Billboard seeks help finding woman
Posted: Friday, Feb 11, 2005 - 01:20:42 pm CST
By MARILYN POWERS (Pampa News)
A new billboard notice concerning the 1999 disappearance of Monica Lynn Appleton of Pampa was posted yesterday morning on South Hobart Street.
"The billboard put up yesterday morning is exactly the same as one put up in Amarillo, at Amarillo Boulevard and Madison streets, on Jan. 25," said Donny Brown of Pampa, who is Appleton's brother.
The billboard includes Appleton's photo, a $6,000 reward offer for information about her disappearance, and who to contact with information.
Appleton was last seen on Oct. 13, 1999 by her mother, who also lives in Pampa. She was seen in Northwest Amarillo, at 17th and Hughes streets.
"At the time she was last seen by our mother, she appeared to be scared about something but would not go with our mother. She told our mother to get out of the area. Monica kept looking over her shoulder. Our mother asked her what was wrong, and Monica would not say at the time," Brown said in information posted on an Internet website about Appleton.
The last person Appleton is known to have been with is a man named Ivory Tealer, also known as "T" or "T baby", of Amarillo, Brown said.

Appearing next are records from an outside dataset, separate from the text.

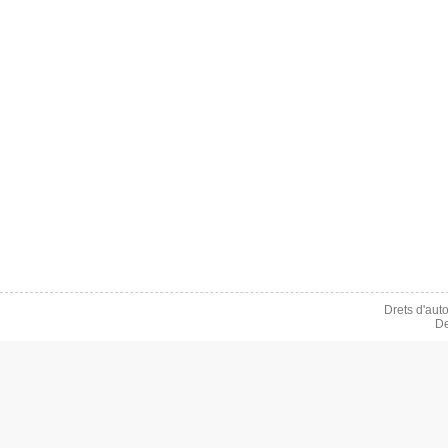
Drets d'aut
De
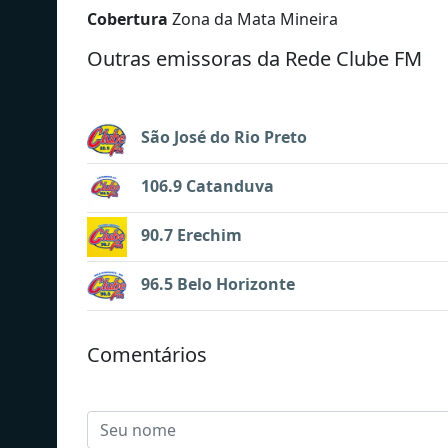
Cobertura
Zona da Mata Mineira
Outras emissoras da Rede Clube FM
São José do Rio Preto
106.9 Catanduva
90.7 Erechim
96.5 Belo Horizonte
Comentários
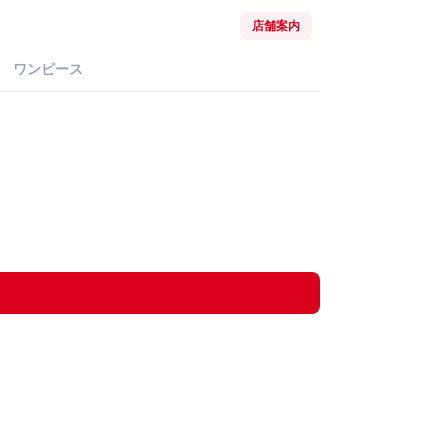
店舗案内
ワンピース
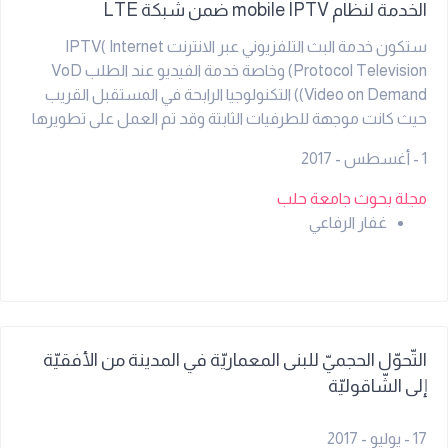
الخدمة لنظام mobile IPTV ضمن شبكة LTE
ستكون خدمة البث التلفزيوني عبر الانترنت IPTV( Internet
Protocol Television) وخاصة خدمة الفيديو عند الطلب VoD
(Video on Demand) التكنولوجيا الرابحة في المستقبل القريب
حيث كانت موجهة للطرفيات الثابتة وقد تم العمل على تطويرها
لتلائم متطلبات التنقل. لذلك كان من المثير للإهتمام موضوع
1 - أغسطس - 2017
تأمين خدمة IPTV VoD للمستخدم المتنقل عن طريق تأمين
جودة خدمة عالية QoS(Quality of Service) ضمن شبكات الجيل
مجلة بحوث جامعة حلب
الرابع وخاصة ًنطام LTE(Long Term Evolution). إن أهم
غفار الرفاعي
البارمترات لمقياس جودة الخدمة QoS هي معدل خسارة البت Bit
Error Rate والتأخير الزمني Delay time اللتان تجعل خدمة IPTV
VoD غير مستقرة وغير مرضية للمستخدم في حال كانت أقل من
الحد المقبول . تم في هذا البحث, تم العمل على تحسين خوارزمية
تقطيع بيانات المحتوى التلفزيوني وتموضعها ضمن القنوات
الفيزيائية في شبكات LTE. تم تقييم الأداء اعتماداً على محاكاة
التّحوّل الحجميّ للبنى المعماريّة في المدينة من الأفقيّة
النظام ببرنامج الماتلاب MATLAB حيث أظهرت النتائج تحسيناً في
إلى الشّاقوليّة
أداء النظام بعد استخدام التحسين المُقترح وتم تقييم هذا الأداء
من خلال معدل خطا البت BER والتأخير الزمني .
17 - يوليو - 2017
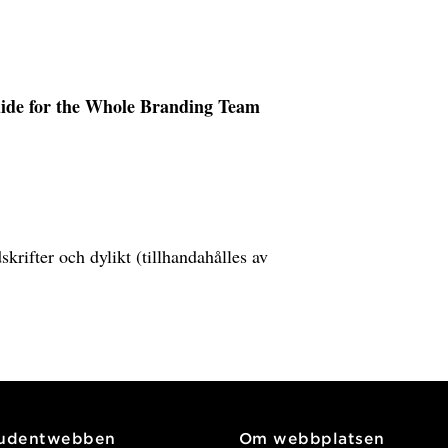
uide for the Whole Branding Team
skrifter och dylikt (tillhandahålles av
tudentwebben
Om webbplatsen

"Tealer was interviewed but stated that he did not know where Monica was. After being interviewed more, he advised the investigators that he would not talk anymore unless his attorney was present. The interview was terminated and there has been no further questioning of Mr. Tealer," Brown said.
Appleton was born May 21, 1970 in Pampa. At the time of her disappearance, she was 5'5", 120 pounds, with blond hair and hazel eyes. She had two children.
"Throughout the five years since Monica went missing, leads and/or rumors have been followed up on with no luck. There are some who say Monica was killed, and others think she is in hiding. She never had before stayed away from her family, so why start now?" Brown said.
Anyone who wishes to share information on Appleton may call Pampa/Gray County Crime Stoppers at 669-2222 or visit the website at www.findmonicaappleton.com, according to the billboard notice.
Monica Appleton to appear on NASCAR, Southwest Series in Anderson, California
On Saturday September 10, 2005 in Anderson, California at the Shasta Raceway Park Monica will appear larger then life on the hood of Jim Pettit II Ford in the NASCAR AutoZone Elite Division Southwest Series event. We will have professional photographers on site www.motorshooters.com to shoot the action and once they've developed the images of Monica and Jim's effort together we will provide them for the family and friends.